If you want a stronger community, stop acting like knowledge should stop with the person holding the whistle.
Pass it on.
Because when people know they may eventually need to teach the idea, model the habit, or guide the next person, they show up differently. They listen differently. They pay attention to the details. They start taking the learning personally.
And that is where confidence starts changing shape.
Not fake confidence. Not loud confidence. Not “I’ve got this” confidence with nothing underneath it.
Real confidence.
The kind that says:
I understand this.
I can try this.
I can recover if I mess it up.
And eventually, I can help somebody else with it too.
That is a better developmental target than simple compliance.
It is also more human.
Because people gain a different kind of belief in themselves when they realize they are not just consuming information -- they are becoming someone capable of carrying it.

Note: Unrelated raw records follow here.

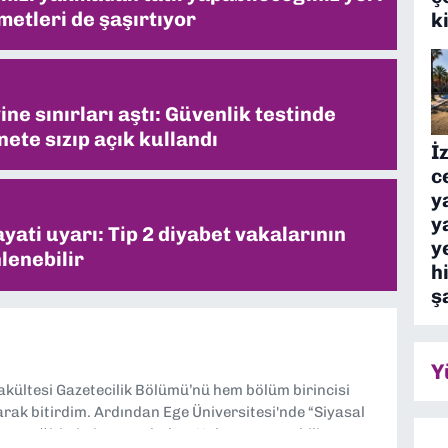
metleri de şaşırtıyor
k
ne sınırları aştı: Güvenlik testinde
ete sızıp açık kullandı
İ
c
y
y
ati uyarı: Tip 2 diyabet vakalarının
y
lenebilir
h
ş
Y
Fakültesi Gazetecilik Bölümü’nü hem bölüm birincisi
larak bitirdim. Ardından Ege Üniversitesi'nde “Siyasal
lisans eğitimimi tamamladım. Halen aynı anabilim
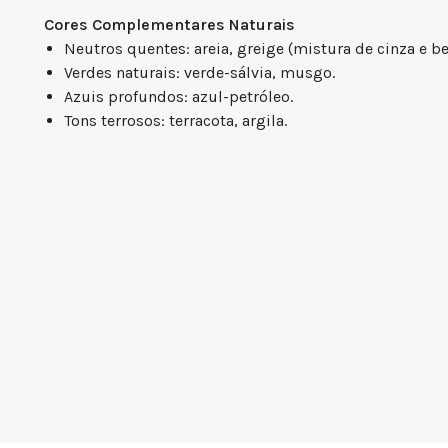
Cores Complementares Naturais
Neutros quentes: areia, greige (mistura de cinza e be
Verdes naturais: verde-sálvia, musgo.
Azuis profundos: azul-petróleo.
Tons terrosos: terracota, argila.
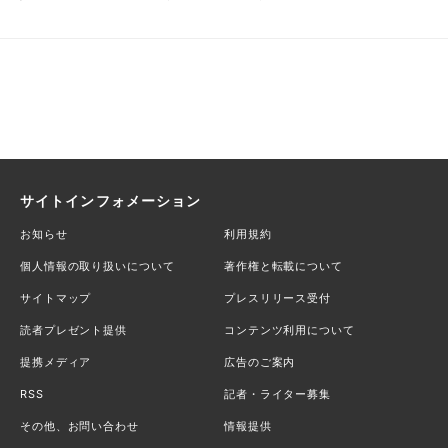
サイトインフォメーション
お知らせ
利用規約
個人情報の取り扱いについて
著作権と転載について
サイトマップ
プレスリリース受付
読者プレゼント提供
コンテンツ利用について
提携メディア
広告のご案内
RSS
記者・ライター募集
その他、お問い合わせ
情報提供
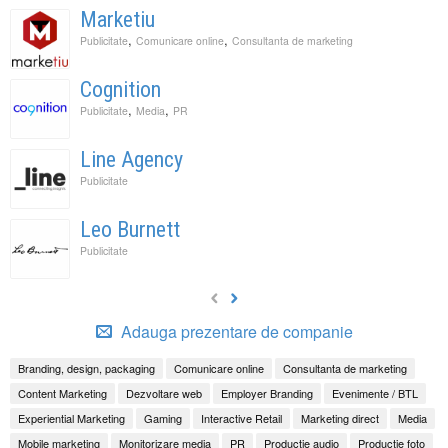
Marketiu
,
,
Publicitate
Comunicare online
Consultanta de marketing
Cognition
,
,
Publicitate
Media
PR
Line Agency
Publicitate
Leo Burnett
Publicitate
Adauga prezentare de companie
Branding, design, packaging
Comunicare online
Consultanta de marketing
Content Marketing
Dezvoltare web
Employer Branding
Evenimente / BTL
Experiential Marketing
Gaming
Interactive Retail
Marketing direct
Media
Mobile marketing
Monitorizare media
PR
Productie audio
Productie foto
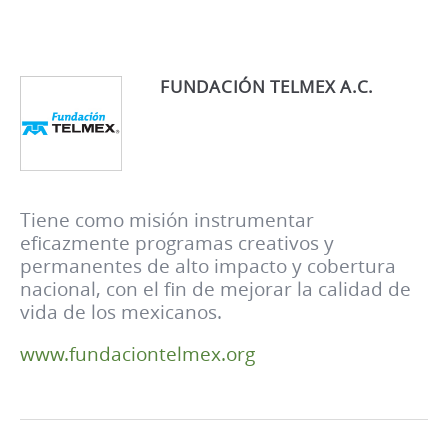
FUNDACIÓN TELMEX A.C.
Tiene como misión instrumentar
eficazmente programas creativos y
permanentes de alto impacto y cobertura
nacional, con el fin de mejorar la calidad de
vida de los mexicanos.
www.fundaciontelmex.org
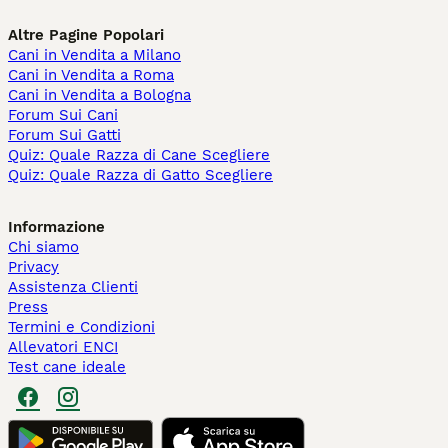
Altre Pagine Popolari
Cani in Vendita a Milano
Cani in Vendita a Roma
Cani in Vendita a Bologna
Forum Sui Cani
Forum Sui Gatti
Quiz: Quale Razza di Cane Scegliere
Quiz: Quale Razza di Gatto Scegliere
Informazione
Chi siamo
Privacy
Assistenza Clienti
Press
Termini e Condizioni
Allevatori ENCI
Test cane ideale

A young athlete feels it the first time they help a teammate. A newer coach feels it the first time they run a station that actually lands. A leader feels it the first time they steady somebody else instead of waiting to be steadied themselves.
That is not a small thing.
That is how competence grows up into leadership.
So yes, I still like the bones of the old phrase. It has lasted for a reason. But in today’s sport world, where we are trying to develop adaptable athletes, thoughtful coaches, and stronger communities, I think we need a better version.
Not just see one, do one, teach one.
Instead:
Learn one. Do one. Teach one.
Understand it.
Try it.
Pass it on.
That is how skills stick.
That is how leaders grow.
That is how culture gets stronger without becoming rigid.
And that is how a team, staff, or community keeps getting better without making one person carry all the weight.
If we really want better sport environments, we cannot keep acting like knowledge should live and die with the person in charge.
Great coaches do not just teach well.
They build more teachers.
TL;DR:
The old phrase “see one, do one, teach one” still has value, but in modern sport, “learn one, do one, teach one” is the better model. Watching alone is passive. Learning asks athletes, coaches, and leaders to understand the why behind what they do. Doing tests that understanding under pressure. Teaching is where knowledge really sticks, because if you can explain it, model it, and pass it on, you probably own it. Great coaches do not just create compliant players -- they build problem-solvers and future leaders who strengthen the whole team culture.
Great coaches do not just teach well. They build more teachers.
Sources
Cornell PRYDE. “Teach One, See One, Do One.” August 10, 2022. https://pryde.bctr.cornell.edu/blog/2022/8/10/teach-one-see-one-do-one
Cornell Center for Teaching Innovation. “Active Learning.” Retrieved March 21, 2026. https://teaching.cornell.edu/teaching-resources/active-collaborative-learning/active-learning
Kotsis, S. V., & Chung, K. C. “Application of the ‘See One, Do One, Teach One’ Concept in Surgical Training.” Plastic and Reconstructive Surgery, 2013. PubMed Central.
Ayub, S. M., et al. “‘See one, do one, teach one’: Balancing patient care and surgical training in ophthalmology.” Indian Journal of Ophthalmology, 2022. PubMed Central.
Fiorella, L., & Mayer, R. E. “What Works and Doesn’t Work With Instructional Video.” For a broader synthesis on learning-by-teaching effects, see review coverage in PubMed Central: “The learning-by-teaching effect in higher education.” 2018.